#### [Your task]
In the BigQuery thread, please rewrite the paragraph beginning "I need to run a dynamic query" as a short bulleted list that keeps its main facts.

#### [Provided text]
Reputation: 348
I need to run a dynamic query to BigQuery in my Apache Beam pipeline. The query should be evaluated at runtime based on a value in the message. i.e select * from mytable where mycolumn = << dynamic value >>
I can't seem to get the Apache Beam io connectors to work with the dynamic query. Ideally the pipeline would look something like this:
from apache_beam import Create, Pipeline
from apache_beam.io.gcp.bigquery import ReadFromBigQuery
...
with Pipeline(argv=pipeline_args) as p:
p | Create([{"foo": "bar"}]
| "BQ" >> ReadFromBigQuery(
query=f"select * from mytable where mycolumn = {message['foo']}"
)
Here are the docs of [apache_beam.io.gcp.bigquery.ReadFromBigquery][1]
.
Is there a way I can accomplish this?
Upvotes: 0
Views: 1498
Reputation: 2670
You can use ReadAllFromBigQuery
.

#### [Information supplied]
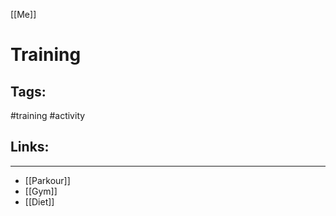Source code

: [[Me]]

# Training

## Tags:
#training #activity 

## Links:

---

- [[Parkour]]
- [[Gym]]
- [[Diet]]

#### [Response box]
- Goal: run a dynamic query against BigQuery from within an Apache Beam pipeline.
- The query must be evaluated at runtime, based on a value in the message.
- Example: select * from mytable where mycolumn = << dynamic value >>